Essa jornada de compreensão não resultou em polêmicas ou mágoas eternas no coração do filho. Pelo contrário, o sentimento que surgiu foi de curiosidade — o desejo de absorver o máximo de entendimento possível sobre essa figura materna tão ausente quanto enigmática. A peregrinação pessoal e emocional de Sufjan Stevens o fez não apenas atravessar as fases mais comuns do luto, mas também mergulhar em um estado de autodestruição física. Sexo desenfreado e abuso de substâncias tornaram-se recorrentes, como se alcançar um estado de euforia plena pudesse, de alguma forma, trazer as respostas que ele buscava sobre quem era sua mãe.
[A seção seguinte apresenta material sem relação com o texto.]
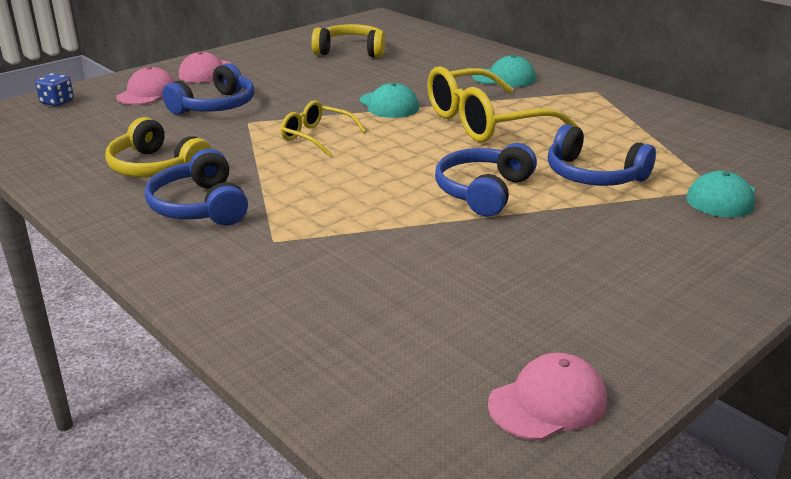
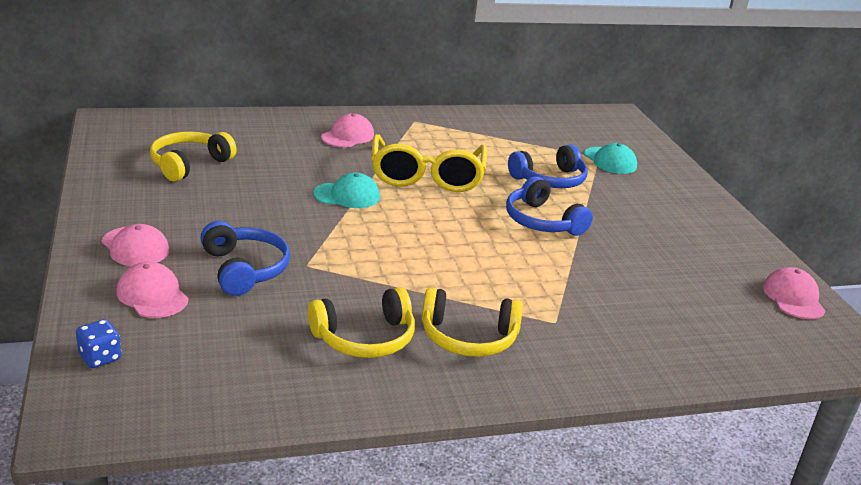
camera: 65 degrees left, 0 degrees up
blue headphones [145,149,248,226] -> yellow headphones [422,287,523,357]
yellow glasses [281,100,366,156] -> none
turquoise cap [472,55,536,87] -> pink cap [321,113,374,147]

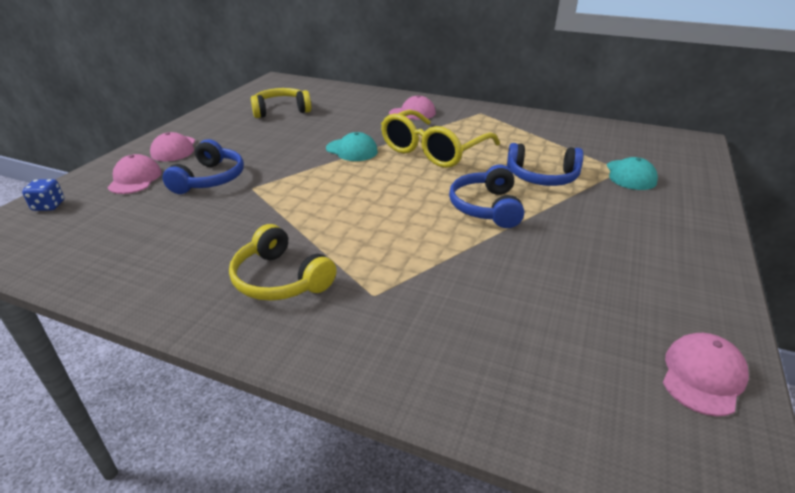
camera: 40 degrees right, 5 degrees up
yellow headphones [308,287,415,358] -> none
O resultado dessa busca está condensado em um trabalho de 43 minutos. Mesmo que a narrativa não seja tão dinâmica quanto se poderia esperar, ela segue um caminho instigante — seja pela ordem cuidadosamente estruturada das faixas ou pela liberdade do ouvinte em escolher um ponto de partida aleatório e ainda entender exatamente o que está acontecendo. Carrie & Lowell recebeu esse nome para destacar o papel essencial do padrasto na jornada de Sufjan. Lowell foi fundamental para preencher algumas das dúvidas sobre Carrie, sendo também uma figura de apoio importante na vida do cantor. Essa homenagem estende-se, inclusive, ao crédito que Lowell tem no sucesso da carreira de Sufjan.
Seu trabalho mais pessoal surgiu curiosamente a partir da decisão de incluir outras pessoas na produção do disco. Após sair de The Age of Adz (2010), onde explorou sonoridades experimentais, barrocas e eletrônicas de forma solo, Sufjan optou por um caminho diferente em Carrie & Lowell. O álbum, ainda profundamente seu, também mostrou que uma rede de apoio é tão essencial quanto o desejo de compreender um acontecimento marcante da vida — e, por extensão, a si mesmo.
O que o cantor apresentou há dez anos foi um compilado perfeito de suas angústias, marcado por uma honestidade desarmante sobre os extremos emocionais que enfrentou enquanto compunha cada música. Desde situações simples até reflexões intensas, tudo é transmitido com uma precisão emocional impressionante. O resultado reafirmou Sufjan como um artista que entende a importância de propósito em suas letras, algo traduzido e conduzido por seus vocais serenos, modestos e, acima de tudo, profundamente respeitosos.
Mesmo após enfrentar tantos dramas pessoais, Sufjan Stevens permanece vivo e coerente com o artista que sempre foi. É na introspecção que o público percebe o equilíbrio entre leveza e profundidade, algo que parece intrínseco à sua alma. A transparência com que ele homenageia e se despede transforma sua música em um receptáculo emocional, disposto a ser explorado e sentido por quem o ouve.